Ao mesmo tempo, empresas em regiões mais pobres, sem o acesso a pesquisa e desenvolvimento de alto nível, se encontram presas em um círculo vicioso. Sua inabilidade presente de criar inovações significativas que as capacitariam a competir com sucesso nos mercados mundiais podam seus prospectos futuros. Apenas um punhado de países – tal como Coréia do Sul e Taiwan – conseguiram superar essa desvantagem inicial.
Disparidades globais em transformação tecnológica sozinhas não explicam por que 1% da população mundial agora possui 48% da riqueza global. Mas elas são uma parte importante da história; a transformação tecnológica é uma arma que permite aos privilegiados manter e estender suas vantagens globais com o passar do tempo.
Destruição não-criativa
Os efeitos destrutivos examinados acima não são propriedades necessárias da transformação tecnológica; eles são propriedades necessárias da transformação tecnológica no Capitalismo. Superá-los requer superar o Capitalismo, mesmo se apenas possuímos um sentido provisório do que isso deve significar.
As tendências perniciosas associadas com a transformação tecnológica nos locais de trabalho capitalistas estão baseadas em uma estrutura em que os gerentes são agentes dos proprietários dos ativos da empresa, com um dever fiduciário de promover seus interesses privados.
Mas os meios de produção de uma sociedade não são bens para consumo pessoal, como uma escova de dentes. A reprodução material da sociedade é uma questão inerentemente pública, como o desenvolvimento tecnológico do Capitalismo em si, repousando sobre recursos públicos, confirma. Mercados de Capitais, onde direitos privados sobre recursos produtivos são comprados e vendidos, tratam o poder público como se fosse apenas outro item de uso pessoal. Isso pode, e deve, chegar a um fim.

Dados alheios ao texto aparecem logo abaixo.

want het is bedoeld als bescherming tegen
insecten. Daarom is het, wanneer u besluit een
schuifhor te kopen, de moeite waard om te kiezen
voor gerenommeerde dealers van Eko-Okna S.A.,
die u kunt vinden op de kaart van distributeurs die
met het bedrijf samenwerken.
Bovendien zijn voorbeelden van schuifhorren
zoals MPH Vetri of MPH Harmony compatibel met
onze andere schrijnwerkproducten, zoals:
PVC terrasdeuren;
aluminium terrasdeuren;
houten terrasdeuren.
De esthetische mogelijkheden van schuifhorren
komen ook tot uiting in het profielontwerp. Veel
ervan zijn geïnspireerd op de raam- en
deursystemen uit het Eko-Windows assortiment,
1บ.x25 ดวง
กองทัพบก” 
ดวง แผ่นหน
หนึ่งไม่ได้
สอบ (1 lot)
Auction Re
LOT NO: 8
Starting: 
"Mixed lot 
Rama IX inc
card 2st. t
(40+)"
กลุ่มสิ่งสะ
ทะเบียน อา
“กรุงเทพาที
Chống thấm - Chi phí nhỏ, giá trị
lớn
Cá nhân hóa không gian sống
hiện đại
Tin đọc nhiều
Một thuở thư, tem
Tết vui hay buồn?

Empresas produtivas de larga-escala deveriam, ao invés, ser reconhecidas como um tipo distinto de propriedade pública, e exercícios de autoridade dentro desses espaços de trabalho, como atos de autoridade pública. O princípio de democracia precisa entrar em jogo: todos os exercícios de autoridade deveriam ser objeto de consentimento dos impactados por eles.
Embora regulações adicionais seriam necessárias se gerentes fossem eleitos e sujeitos a revogação pela força de trabalho como um todo, avanços tecnológicos na produtividade não resultariam tipicamente em desemprego involuntário de alguns e sobrecarga de trabalho de outros, mas sim em trabalho reduzido para todos.

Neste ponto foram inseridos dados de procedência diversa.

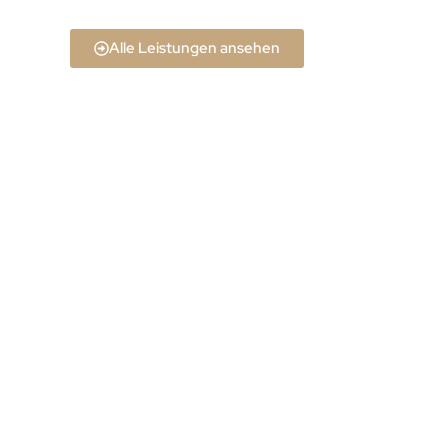
Alle Leistungen ansehen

Sabemos disso por que trabalhadores dizem que querem mais tempo para gastar com suas famílias e amigos, ou em projetos de sua própria escolha. Com democracia no espaço de trabalho, o impulso pela introdução de tecnologias desabilitadoras seria substituído pela busca de maneiras de fazer o trabalho mais interessante e criativo.
Suponha que decisões em relação ao nível geral de novos investimentos fossem também uma questão para debate público, eventualmente decidida por um corpo democrático. Se houvessem necessidades sociais prementes, a taxa total de novos investimentos poderia ser aumentada; se este não fosse o caso, ela poderia ser estabilizada. Estes corpos poderiam então separar uma porção de recursos de novos investimentos para prover bens públicos livres de cobranças, colocando mais bens úteis e serviços fora do alcance do mercado.
Os bens públicos de conhecimento científico e tecnológico resultantes de pesquisa básica e pesquisa e desenvolvimento de longo-prazo seriam desmercantilizados também, assim como os frutos da inovação de código-aberto. Esta última poderia ser desencadeada pela abolição dos direitos de propriedade intelectual e pelo fornecimento de uma renda básica universal – permitindo a qualquer um que quisesse participar de projetos de código-aberto, fazer isso. Se fosse preciso incentivos especiais, prêmios generosos poderiam ser concedidos aos primeiros a resolver desafios importantes.
Recursos remanescentes poderiam então ser distribuídos para outros corpos eleitos em vários níveis geográficos, e cada um determinaria qual parcela iria para os bens públicos em uma região. O que sobrasse poderia se distribuído para bancos comunitários locais encarregados de alocar esses recursos para os empreendimentos dos trabalhadores.
Várias medidas qualitativas e quantitativas poderiam ser empregadas para medir em que extensão aquelas empresas usaram as tecnologias para tratar necessidades e desejos sociais efetivamente, com os resultados determinando a renda além do básico recebido pelos seus membros (e os membros dos bancos comunitários que alocaram investimentos para financiá-los).
Abolir direitos de propriedade intelectual teria o benefício adicional de garantir que regiões ricas não poderiam usar o conhecimento tecnológico como uma arma para criar e reproduzir desigualdade na Economia Global. Este perigo seria completamente eliminado se a cada região fossem garantidos direitos fundamentais à sua parcela per capita de novos recursos de investimento.
Finalmente, se os espaços de trabalho usassem os avanços de produtividade para liberar tempo para seus trabalhadores ao invés de aumentar a sua produção de mercadorias, recursos seriam usados mais apropriadamente e o desperdício seria gerado num nível muito mais baixo. Abolir Mercados de Capitais e substituí-los por controle democrático sobre os níveis de novos investimentos libertaria a humanidade do imperativo do “cresça ou morra” e das consequências ambientais que dele seguem.
Se as empresas fossem reconhecidas como questões inerentemente de preocupação pública, isso eliminaria a absurdidade obscena de ter o destino da humanidade residindo sobre se as companhias de petróleo guiadas pelo lucro tem o poder político e cultural para extrair e vender reservas de combustível fóssil estimadas em $20 trilhões, como elas claramente planejam fazer.
Se a inovação de código aberto florescesse, as energias criativas do trabalho social coletivo ao redor do planeta poderiam ser mobilizadas para endereçar os desafios ambientais. Se regiões pobres com ecologias frágeis tivessem garantida sua parcela justa de novos fundos de investimento, a pressão para sacrificar a sustentabilidade no longo-prazo em nome do crescimento no curto-prazo seria superada.
É claro, todas estas propostas são vagas e provisórias. Não obstante, elas mostram que as consequências sociais da transformação tecnológica poderiam ser bem diferentes de como são hoje. Nós não precisamos da propriedade privada de ativos produtivos, ou de mercados devotados a ativos financeiros, para ter uma sociedade tecnologicamente dinâmica. Com as mudanças políticas necessárias, a transformação tecnológica não seria mais associada com superacumulação, crises financeiras, sufocamento da inovação de código aberto, severa desigualdade global, ou com a ameaça cada vez mais palpável de catástrofe ambiental.
Nós precisamos libertar o potencial completo do engenho humano. A forma com que a tecnologia avança já está socializada de maneiras importantes, apesar de restritas e inadequadas. Nós podemos terminar o serviço e garantir que seus frutos beneficiem as pessoas comuns.